*** Opening Data to use ***

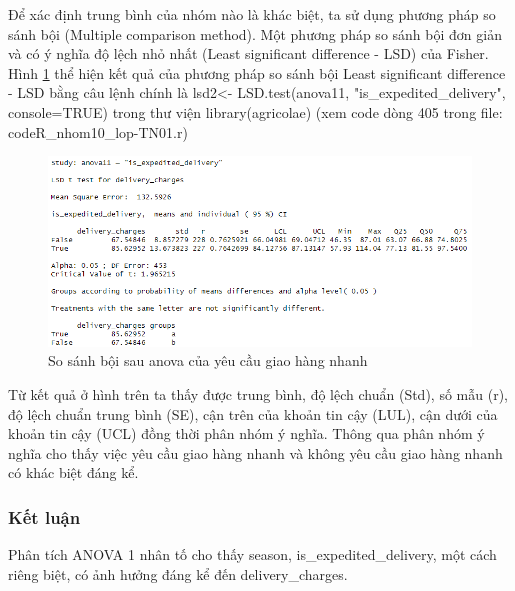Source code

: Để xác định trung bình của nhóm nào là khác biệt, ta sử dụng phương pháp so sánh bội (Multiple comparison method). Một phương pháp so sánh bội đơn giản và có ý nghĩa độ lệch nhỏ nhất (Least significant difference - LSD) của Fisher. Hình \ref{fig:5.4} thể hiện kết quả của phương pháp so sánh bội Least significant difference - LSD bằng câu lệnh chính là lsd2<- LSD.test(anova11, "is\_expedited\_delivery", console=TRUE)
trong thư viện library(agricolae) (xem code dòng 405 trong file: codeR\_nhom10\_lop-TN01.r)
\begin{figure}[!htbp]
    \centering
    \includegraphics[width=0.6\linewidth]{graphics/5.3.4.png}
    \caption{So sánh bội sau anova của yêu cầu giao hàng nhanh}
    \label{fig:5.4}
\end{figure}

Từ kết quả ở hình trên ta thấy được trung bình, độ lệch chuẩn (Std), số mẫu (r), độ lệch chuẩn trung bình (SE), cận trên của khoản tin cậy (LUL), cận dưới của khoản tin cậy (UCL) đồng thời phân nhóm ý nghĩa. Thông qua phân nhóm ý nghĩa cho thấy việc yêu cầu giao hàng nhanh và không yêu cầu giao hàng nhanh có khác biệt đáng kể.

\subsubsection{Kết luận}
Phân tích ANOVA 1 nhân tố cho thấy season, is\_expedited\_delivery, một cách riêng biệt, có ảnh hưởng đáng kể đến delivery\_charges.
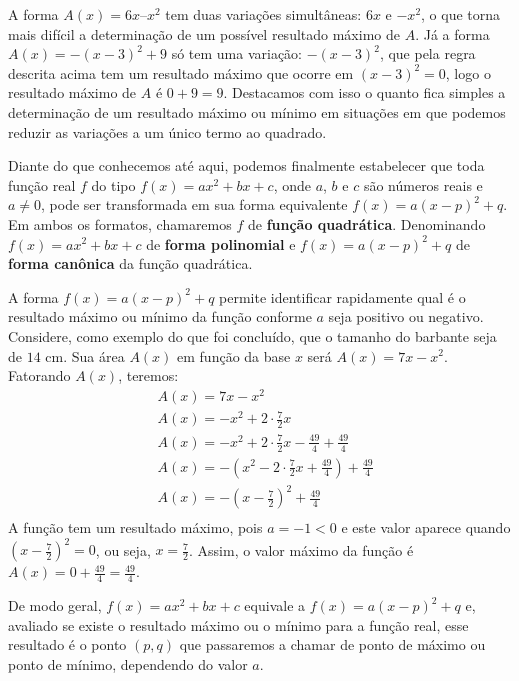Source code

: A forma \(A(x) = 6x – x^2\) tem duas variações simultâneas: \(6x\) e \(-x^2\), o que torna mais difícil a determinação de um possível resultado máximo de \(A\). Já a forma \(A(x)=-(x-3)^2 +9\) só tem uma variação: \(-(x-3)^2\), que pela regra descrita acima tem um resultado máximo que ocorre em \((x-3)^2=0\), logo o resultado máximo de \(A\) é \(0+9=9\). Destacamos com isso o quanto fica simples a determinação de um resultado máximo ou mínimo em situações em que podemos reduzir as variações a um único termo ao quadrado.

Diante do que conhecemos até aqui, podemos finalmente estabelecer que toda função real \(f\) do tipo \(f(x)=ax^{2}+bx+c\), onde \(a\), \(b\) e \(c\) são números reais e \(a \neq 0\), pode ser transformada em sua forma equivalente \(f(x)=a(x-p)^{2}+q\). Em ambos os formatos, chamaremos \(f\) de \textbf{função quadrática}. Denominando \(f(x)=ax^{2}+bx+c\) de \textbf{forma polinomial} e \(f(x)=a(x-p)^{2}+q\) de \textbf{forma canônica} da função quadrática.

A forma \(f(x)=a(x-p)^{2}+q\) permite identificar rapidamente  qual é o resultado máximo ou mínimo da função conforme \(a\) seja positivo ou negativo.
Considere, como exemplo do que foi concluído, que o tamanho do barbante seja de \(14\) cm. Sua área \(A(x)\) em função da base \(x\) será \(A(x)=7x-x^{2}\). Fatorando \(A(x)\), teremos:
\begin{equation*}
\begin{split}& A(x)= 7x-x^{2}\\
& A(x)=-x^{2}+2 \cdot \frac{7}{2}x\\
& A(x)=-x^{2}+2 \cdot \frac{7}{2}x - \frac{49}{4} + \frac{49}{4}\\
& A(x)=-\left(x^{2}-2 \cdot \frac{7}{2}x + \frac{49}{4}\right) + \frac{49}{4}\\
& A(x)=- \left(x - \frac{7}{2} \right )^{2}+ \frac{49}{4}\\\end{split}
\end{equation*}
A função tem um resultado máximo, pois \(a=-1<0\) e este valor aparece quando \(\displaystyle\left(x-\frac{7}{2}\right)^{2}=0\), ou seja, \(x=\frac{7}{2}\). Assim, o valor máximo da função é \(\displaystyle A(x)=0+\frac{49}{4}=\frac{49}{4}\).

De modo geral, \(f(x)=ax^{2}+bx+c\) equivale a \(f(x)=a(x-p)^{2}+q\) e, avaliado se existe o resultado máximo ou o mínimo para a função real, esse resultado é o ponto \((p,q)\) que passaremos a chamar de ponto de máximo ou ponto de mínimo, dependendo do valor \(a\).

*** Closing Data to use ***

▶ **Job item**:
Word for word, restate all of the entries above and leave each picture out.

▶ **Response**:
Source code

: Để xác định trung bình của nhóm nào là khác biệt, ta sử dụng phương pháp so sánh bội (Multiple comparison method). Một phương pháp so sánh bội đơn giản và có ý nghĩa độ lệch nhỏ nhất (Least significant difference - LSD) của Fisher. Hình \ref{fig:5.4} thể hiện kết quả của phương pháp so sánh bội Least significant difference - LSD bằng câu lệnh chính là lsd2<- LSD.test(anova11, "is\_expedited\_delivery", console=TRUE)
trong thư viện library(agricolae) (xem code dòng 405 trong file: codeR\_nhom10\_lop-TN01.r)
\begin{figure}[!htbp]
    \centering
    \includegraphics[width=0.6\linewidth]{graphics/5.3.4.png}
    \caption{So sánh bội sau anova của yêu cầu giao hàng nhanh}
    \label{fig:5.4}
\end{figure}

Từ kết quả ở hình trên ta thấy được trung bình, độ lệch chuẩn (Std), số mẫu (r), độ lệch chuẩn trung bình (SE), cận trên của khoản tin cậy (LUL), cận dưới của khoản tin cậy (UCL) đồng thời phân nhóm ý nghĩa. Thông qua phân nhóm ý nghĩa cho thấy việc yêu cầu giao hàng nhanh và không yêu cầu giao hàng nhanh có khác biệt đáng kể.

\subsubsection{Kết luận}
Phân tích ANOVA 1 nhân tố cho thấy season, is\_expedited\_delivery, một cách riêng biệt, có ảnh hưởng đáng kể đến delivery\_charges.
Source code

: A forma \(A(x) = 6x – x^2\) tem duas variações simultâneas: \(6x\) e \(-x^2\), o que torna mais difícil a determinação de um possível resultado máximo de \(A\). Já a forma \(A(x)=-(x-3)^2 +9\) só tem uma variação: \(-(x-3)^2\), que pela regra descrita acima tem um resultado máximo que ocorre em \((x-3)^2=0\), logo o resultado máximo de \(A\) é \(0+9=9\). Destacamos com isso o quanto fica simples a determinação de um resultado máximo ou mínimo em situações em que podemos reduzir as variações a um único termo ao quadrado.

Diante do que conhecemos até aqui, podemos finalmente estabelecer que toda função real \(f\) do tipo \(f(x)=ax^{2}+bx+c\), onde \(a\), \(b\) e \(c\) são números reais e \(a \neq 0\), pode ser transformada em sua forma equivalente \(f(x)=a(x-p)^{2}+q\). Em ambos os formatos, chamaremos \(f\) de \textbf{função quadrática}. Denominando \(f(x)=ax^{2}+bx+c\) de \textbf{forma polinomial} e \(f(x)=a(x-p)^{2}+q\) de \textbf{forma canônica} da função quadrática.

A forma \(f(x)=a(x-p)^{2}+q\) permite identificar rapidamente  qual é o resultado máximo ou mínimo da função conforme \(a\) seja positivo ou negativo.
Considere, como exemplo do que foi concluído, que o tamanho do barbante seja de \(14\) cm. Sua área \(A(x)\) em função da base \(x\) será \(A(x)=7x-x^{2}\). Fatorando \(A(x)\), teremos:
\begin{equation*}
\begin{split}& A(x)= 7x-x^{2}\\
& A(x)=-x^{2}+2 \cdot \frac{7}{2}x\\
& A(x)=-x^{2}+2 \cdot \frac{7}{2}x - \frac{49}{4} + \frac{49}{4}\\
& A(x)=-\left(x^{2}-2 \cdot \frac{7}{2}x + \frac{49}{4}\right) + \frac{49}{4}\\
& A(x)=- \left(x - \frac{7}{2} \right )^{2}+ \frac{49}{4}\\\end{split}
\end{equation*}
A função tem um resultado máximo, pois \(a=-1<0\) e este valor aparece quando \(\displaystyle\left(x-\frac{7}{2}\right)^{2}=0\), ou seja, \(x=\frac{7}{2}\). Assim, o valor máximo da função é \(\displaystyle A(x)=0+\frac{49}{4}=\frac{49}{4}\).

De modo geral, \(f(x)=ax^{2}+bx+c\) equivale a \(f(x)=a(x-p)^{2}+q\) e, avaliado se existe o resultado máximo ou o mínimo para a função real, esse resultado é o ponto \((p,q)\) que passaremos a chamar de ponto de máximo ou ponto de mínimo, dependendo do valor \(a\).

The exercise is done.